Information for developers
--------------------------

When you submit a pull request (PR) on Coq GitHub repository, this will
automatically launch a battery of CI tests. The PR will not be integrated
unless these tests pass.

Currently, we have two CI platforms:

- Travis is the main CI platform. It tests the compilation of Coq, of the
  documentation, and of CoqIDE on Linux with several versions of OCaml /
  camlp5, and with warnings as errors; it runs the test-suite and tests the
  compilation of several external developments. It also tests the compilation
  of Coq on OS X.

- AppVeyor is used to test the compilation of Coq and run the test-suite on
  Windows.

You can anticipate the results of these tests prior to submitting your PR
by having them run of your fork of Coq, on GitHub or GitLab. This can be
especially helpful given that our Travis platform is often overloaded and
therefore there can be a significant delay before these tests are actually
run on your PR. To take advantage of this, simply create a Travis account
and link it to your GitHub account, or activate the pipelines on your GitLab
fork.

You can also run one CI target locally (using `make ci-somedev`).

Whenever your PR breaks tested developments, you should either adapt it
so that it doesn't, or provide a branch fixing these developments (or at
least work with the author of the development / other Coq developers to
prepare these fixes). Then, add an overlay in
[`dev/ci/user-overlays`](/dev/ci/user-overlays) (see the README there)
in a separate commit in your PR.

The process to merge your PR is then to submit PRs to the external
development repositories, merge the latter first (if the fixes are
backward-compatible), drop the overlay commit and merge the PR on Coq then.

See also [`test-suite/README.md`](/test-suite/README.md) for information about adding new tests to the test-suite.


Travis specific information
---------------------------

Travis rebuilds all of Coq's executables and stdlib for each job. Coq
is built with `./configure -local`, then used for the job's test.

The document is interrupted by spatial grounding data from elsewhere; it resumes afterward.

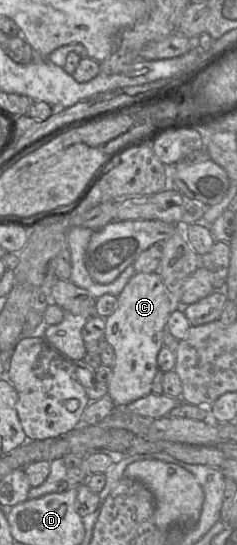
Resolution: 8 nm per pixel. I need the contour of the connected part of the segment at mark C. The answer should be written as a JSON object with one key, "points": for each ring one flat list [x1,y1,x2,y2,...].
{"points":[[156,272,135,273,116,298,116,309,105,318,104,339,115,353,112,377,107,389,115,406,125,407,151,393,152,382,158,371,157,355,163,346,166,322,177,304]]}

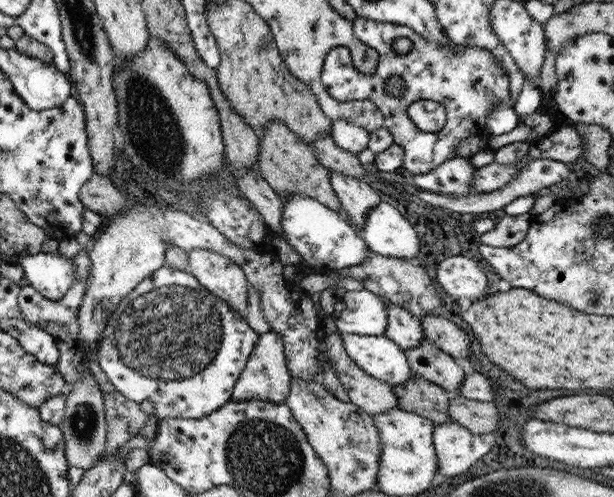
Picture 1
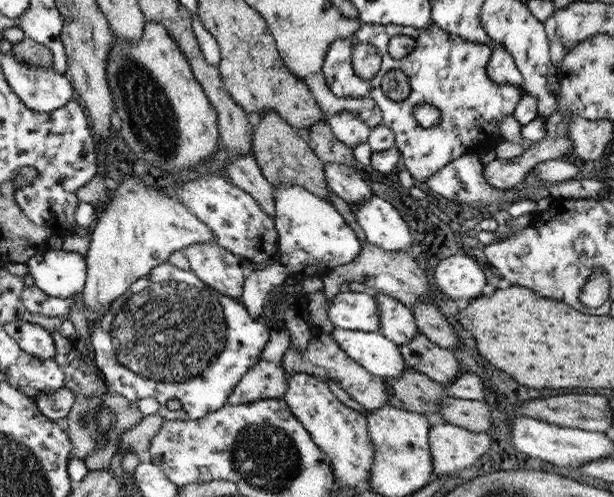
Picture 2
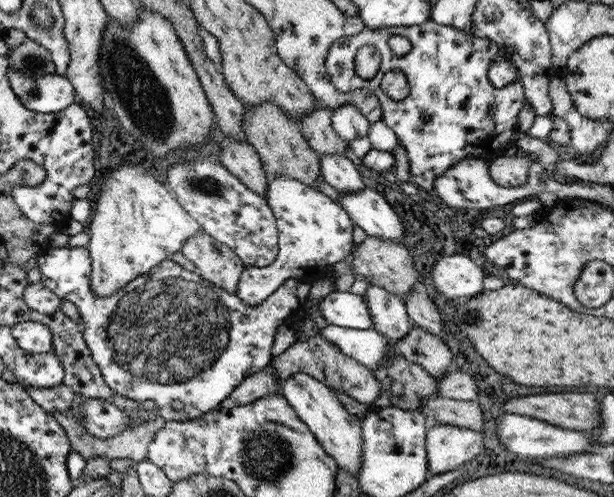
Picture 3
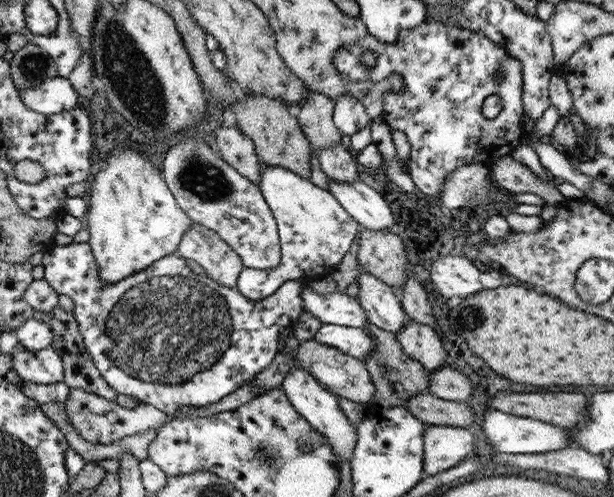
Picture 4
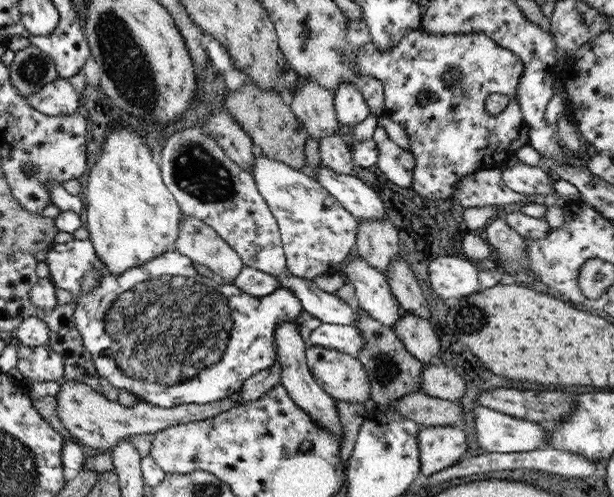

GitLab specific information
---------------------------

GitLab is set up to use the "build artifact" feature to avoid
rebuilding Coq. In one job, Coq is built with `./configure -prefix
install` and `make install` is run, then the `install` directory
persists to and is used by the next jobs.

Artifacts can also be downloaded from the GitLab repository.
Currently, available artifacts are:
- the Coq executables and stdlib, in three copies varying in
  architecture and Ocaml version used to build Coq.
- the Coq documentation, in two different copies varying in the OCaml
  version used to build Coq

As an exception to the above, jobs testing that compilation triggers
no Ocaml warnings build Coq in parallel with other tests.